Branford was posted to Stone's End Police Station, near Borough High Street. He was promoted to Sergeant in 1846, and then inspector in 1851. By 1856 he was recorded as Superintendent of M Division, covering what is now Southwark. Branford was also commended for his performance by a magistrate at Southwark Court. Throughout his career, Branford moved to Weston Place, Bermondsey with his wife, later sharing a residence in Rotherhithe with another constable before relocating to Brunswick Street, Newington. In 1861, the parishioners of St Olave's Church, Southwark held a testimonial ceremony for Branford's command of police during the Great Fire of Tooley Street. He retired in 1866 and lived in Little Waldingfield, where he died of kidney failure in 1869. Branford's wife Hannah subsequently worked as a domestic servant until her death in 1881 and was buried next to her husband.

== Legacy ==
Branford was described, in the 1893 book "Scotland Yard, Past and Present", as “Not an educated man: but what to my idea was of much greater importance, he possessed a thorough knowledge of police matters in general. I should say he was about the only half-caste superintendent officer the Met ever had.” Until 2023, there were no known photographs of Branford.

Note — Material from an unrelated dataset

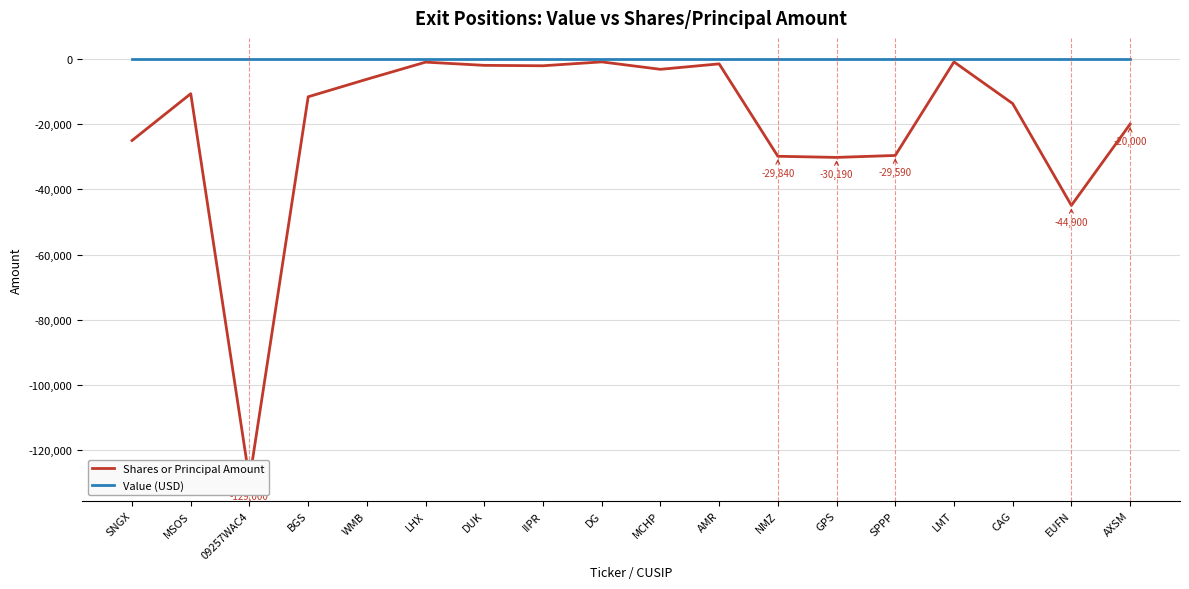

True or false: Shares or Principal Amount and Value (USD) intersect in this chart.

False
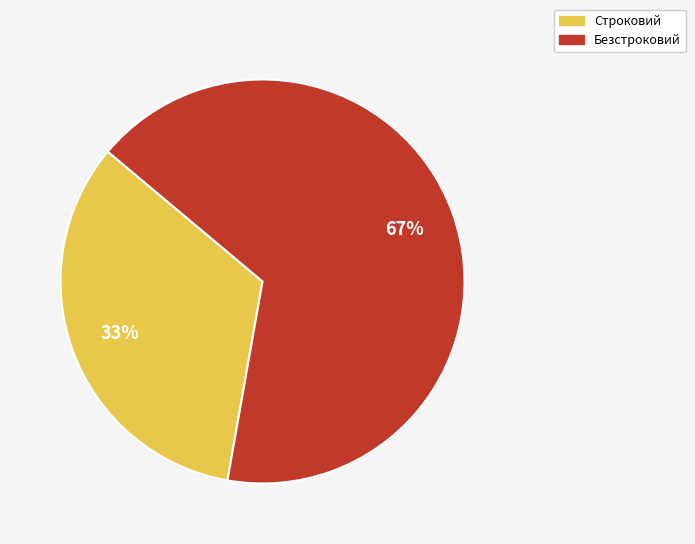

Is there any slice that represents more than half of the pie?

Yes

Branford's biography was reconstructed in 2016 by historian Stephen Bourne, who had found a passing reference to Branford in the police history book The Great British Bobby by Clive Emsley. Bourne published his findings after watching the ITV documentary Inside Scotland Yard, when host Trevor McDonald described Norwell Roberts, who entered the service in 1966, as the Met's first black officer. Authors Keshia N. Abraham and John Woolf noted that outside of London, John Kent of Carlisle City Police, was appointed in 1835 while another man, Thomas Latham, is listed in Old Bailey records from 1746 as "Negro, Constable".